There is a direct connection between modern warfare and the health of the environment. Exorbitant military spending and wars of aggression by imperial nations present a multifaceted assault on the environment. Trillions of dollars are poured into the highly resource-intensive process of manufacturing and maintaining weapons as well as stationing and maintaining forces. Thus, militaries across the globe are stripping the Earth of finite raw materials and fossil fuels to prepare for and conduct war. Not only should these natural resources be used more intelligently and conservatively, but the vast sums of money spent by governments on militarism should be redirected into resolving the most intractable problems currently jeopardizing the overall health of humanity: poverty, disease, pollution, and other critical threats to the environment. But beyond the monetary investment and natural resources extracted and burned to fuel the world’s military machines, the application of these weapons in theaters of war constitutes one of the greatest threats to Earth’s ecosystems.
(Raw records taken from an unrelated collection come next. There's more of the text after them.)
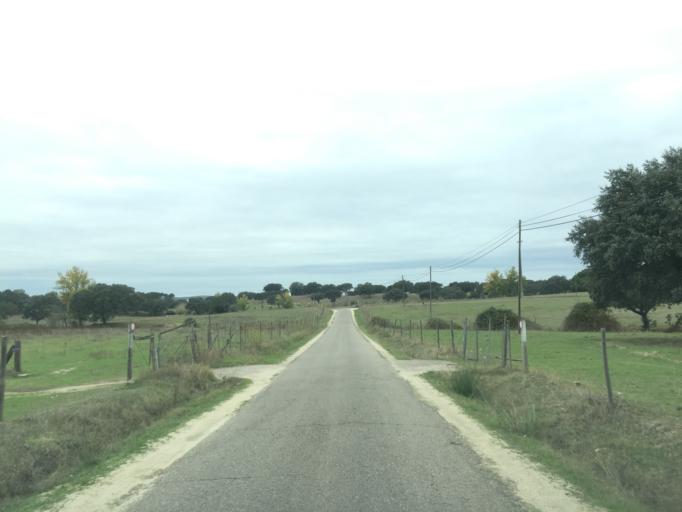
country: PT
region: Portalegre
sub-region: Fronteira
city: Vale da Amoreira
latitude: 39.0509
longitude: -7.7781
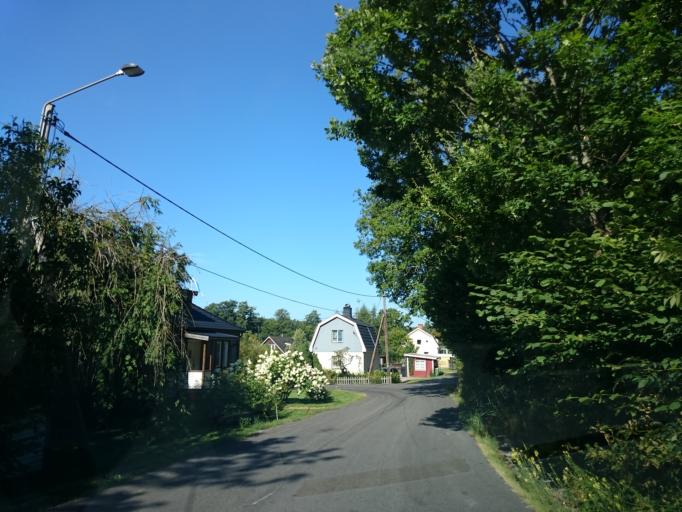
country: SE
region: OEstergoetland
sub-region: Norrkopings Kommun
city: Krokek
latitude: 58.6637
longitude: 16.3897
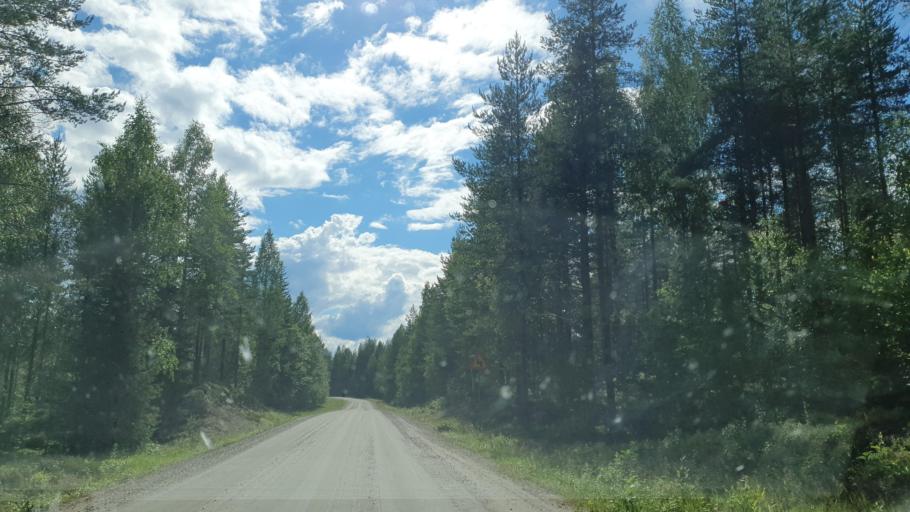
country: FI
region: Kainuu
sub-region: Kehys-Kainuu
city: Kuhmo
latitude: 64.1444
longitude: 29.7067
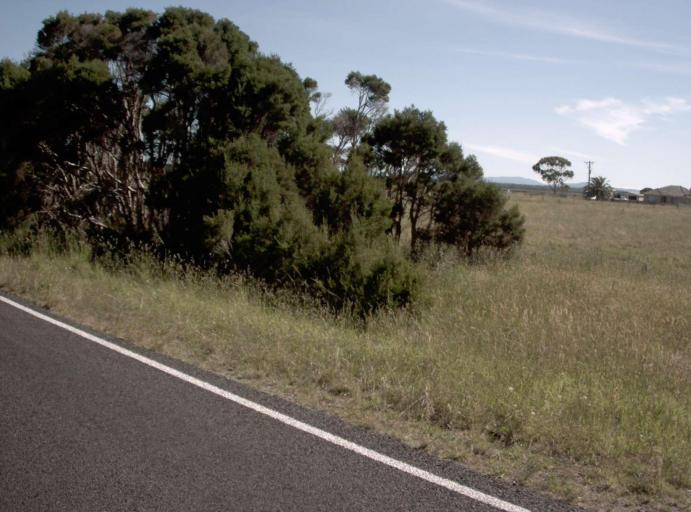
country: AU
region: Victoria
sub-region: Latrobe
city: Traralgon
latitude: -38.6238
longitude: 146.6734
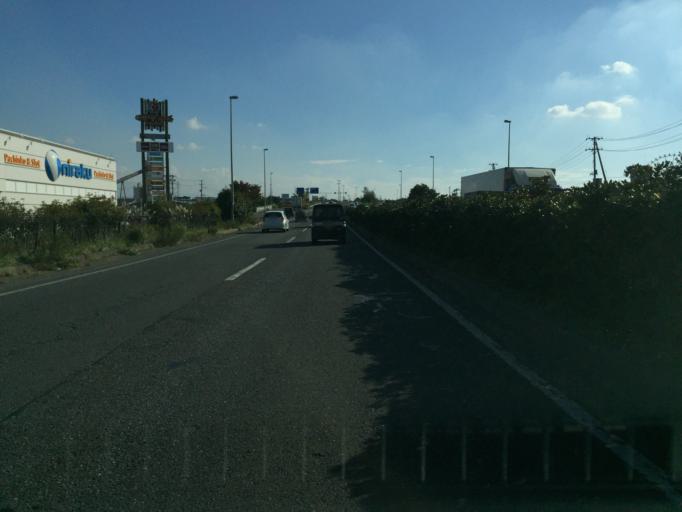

War requires an almost incomphrensible quantity of gas-guzzling vechiles (tanks, jets, drones, aircraft carriers, support vechiles), and the environmental impact of constantly dropping bombs, firing missiles, and testing weapons results in a poisoning of the environment in conflict zones. A nuclear war would make the present threats of rising sea levels and climate change look like a day in the park compared to the devastating impact a hydrogen bomb slugfest would have on planet Earth. And if the megalomaniacs and pathological liars in power continue to drag humanity down this road of hatred, fear, and war, then a nuclear holocaust will be inevitable.